• **Task goal**:
Rename "top-left" to "upper-left" in the entries below, leaving everything else as it is, and omit the pictures from your copy.

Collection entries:
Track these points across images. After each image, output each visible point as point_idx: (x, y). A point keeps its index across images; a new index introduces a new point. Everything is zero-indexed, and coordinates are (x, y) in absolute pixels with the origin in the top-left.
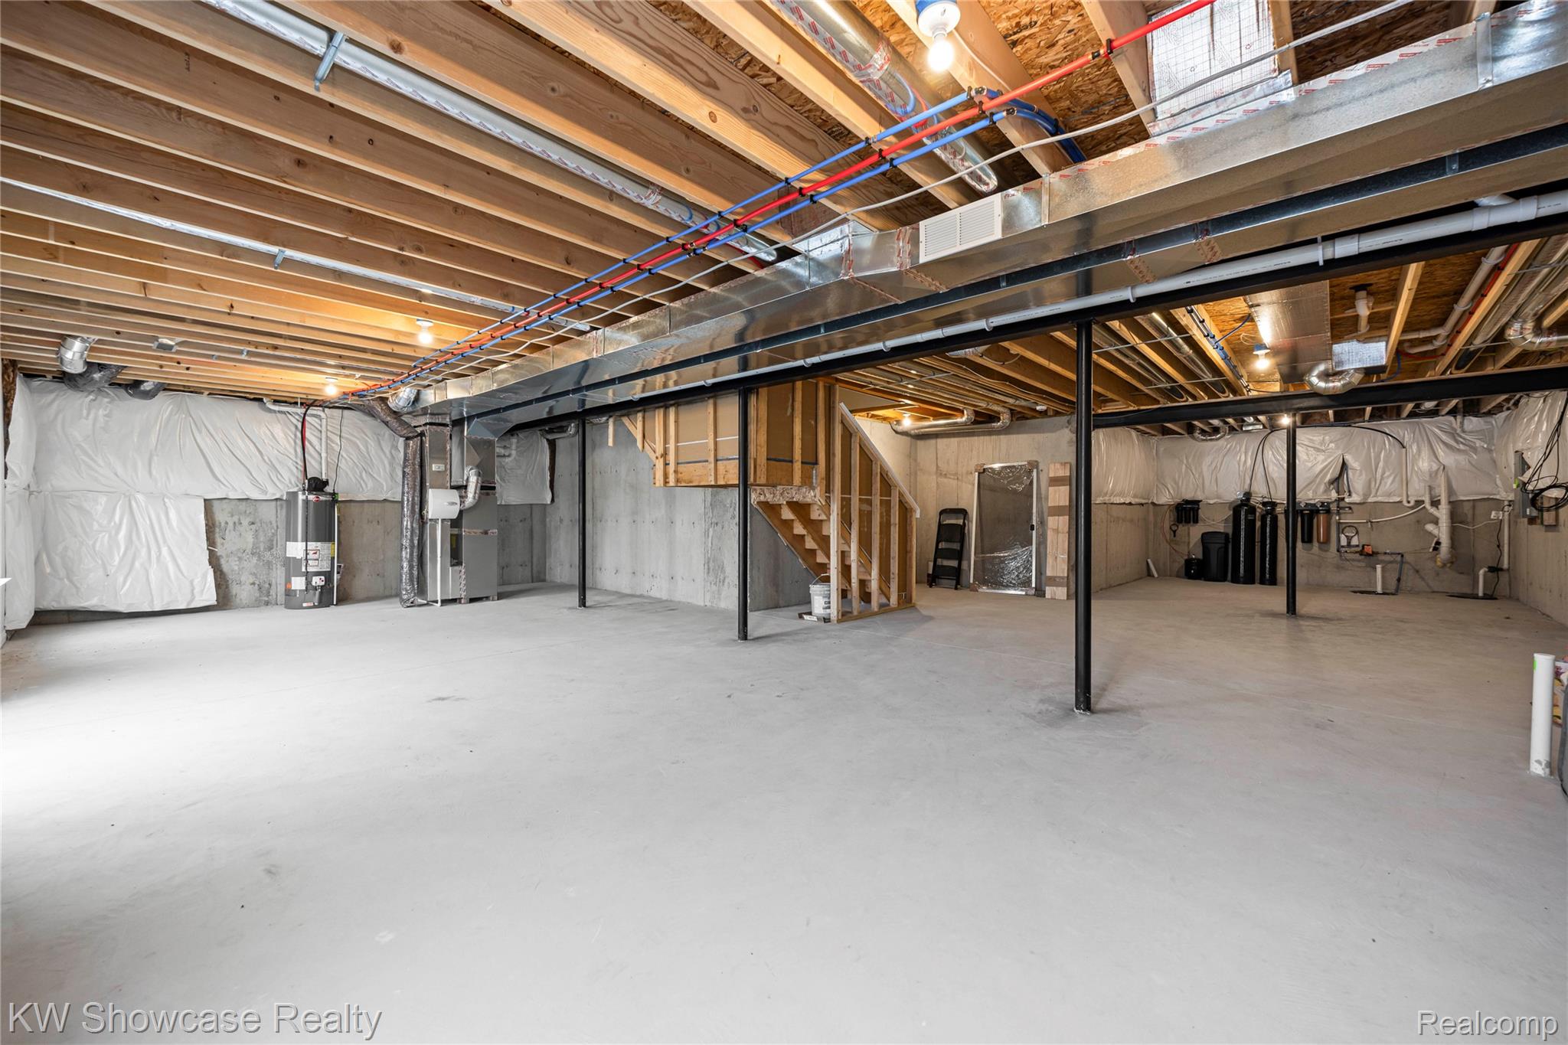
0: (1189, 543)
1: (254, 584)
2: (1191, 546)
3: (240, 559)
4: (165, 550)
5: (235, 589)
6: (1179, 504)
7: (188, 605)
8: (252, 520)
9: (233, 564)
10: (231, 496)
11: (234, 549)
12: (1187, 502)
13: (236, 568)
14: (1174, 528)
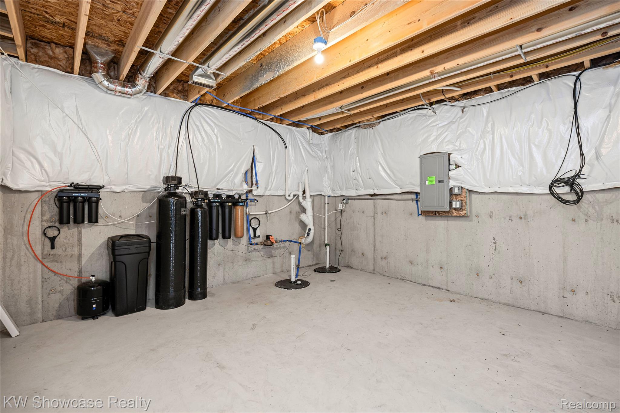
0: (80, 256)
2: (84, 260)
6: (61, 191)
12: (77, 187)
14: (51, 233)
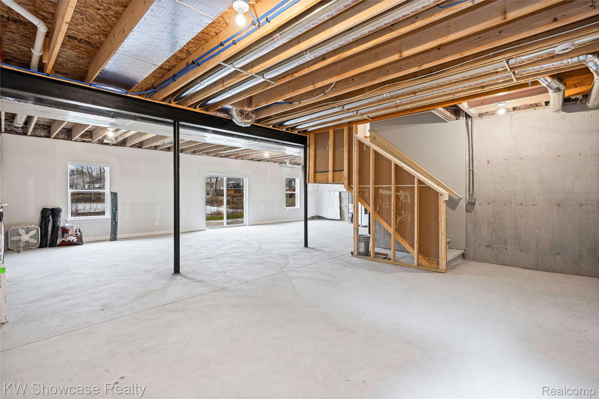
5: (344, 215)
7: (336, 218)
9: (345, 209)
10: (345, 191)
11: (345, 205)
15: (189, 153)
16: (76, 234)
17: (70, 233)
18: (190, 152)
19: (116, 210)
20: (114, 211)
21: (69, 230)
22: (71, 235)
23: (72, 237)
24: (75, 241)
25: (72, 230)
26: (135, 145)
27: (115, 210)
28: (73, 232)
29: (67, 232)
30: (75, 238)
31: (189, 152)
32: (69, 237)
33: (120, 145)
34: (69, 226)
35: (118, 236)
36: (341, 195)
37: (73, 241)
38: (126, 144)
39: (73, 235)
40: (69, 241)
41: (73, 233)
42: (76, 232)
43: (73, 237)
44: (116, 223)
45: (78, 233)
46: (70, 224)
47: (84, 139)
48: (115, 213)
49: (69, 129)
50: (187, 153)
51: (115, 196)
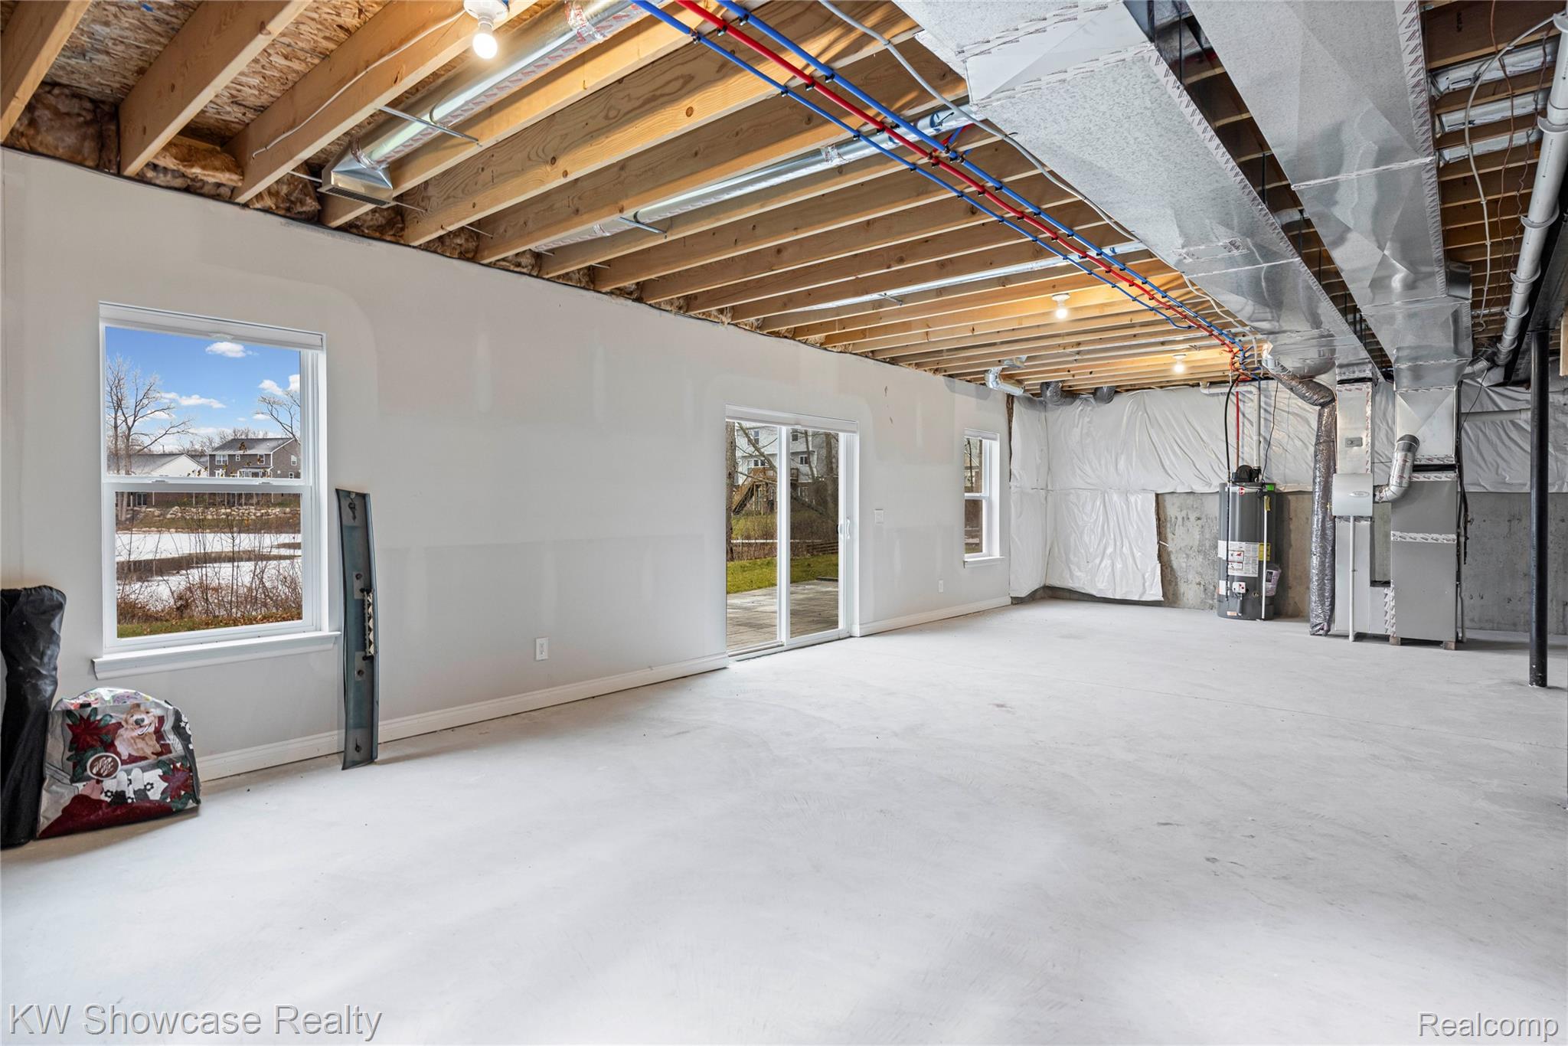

• **Exercise solution**:
Track these points across images. After each image, output each visible point as point_idx: (x, y). A point keeps its index across images; a new index introduces a new point. Everything is zero-indexed, and coordinates are (x, y) in absolute pixels with the origin in the upper-left.
0: (1189, 543)
1: (254, 584)
2: (1191, 546)
3: (240, 559)
4: (165, 550)
5: (235, 589)
6: (1179, 504)
7: (188, 605)
8: (252, 520)
9: (233, 564)
10: (231, 496)
11: (234, 549)
12: (1187, 502)
13: (236, 568)
14: (1174, 528)
0: (80, 256)
2: (84, 260)
6: (61, 191)
12: (77, 187)
14: (51, 233)
5: (344, 215)
7: (336, 218)
9: (345, 209)
10: (345, 191)
11: (345, 205)
15: (189, 153)
16: (76, 234)
17: (70, 233)
18: (190, 152)
19: (116, 210)
20: (114, 211)
21: (69, 230)
22: (71, 235)
23: (72, 237)
24: (75, 241)
25: (72, 230)
26: (135, 145)
27: (115, 210)
28: (73, 232)
29: (67, 232)
30: (75, 238)
31: (189, 152)
32: (69, 237)
33: (120, 145)
34: (69, 226)
35: (118, 236)
36: (341, 195)
37: (73, 241)
38: (126, 144)
39: (73, 235)
40: (69, 241)
41: (73, 233)
42: (76, 232)
43: (73, 237)
44: (116, 223)
45: (78, 233)
46: (70, 224)
47: (84, 139)
48: (115, 213)
49: (69, 129)
50: (187, 153)
51: (115, 196)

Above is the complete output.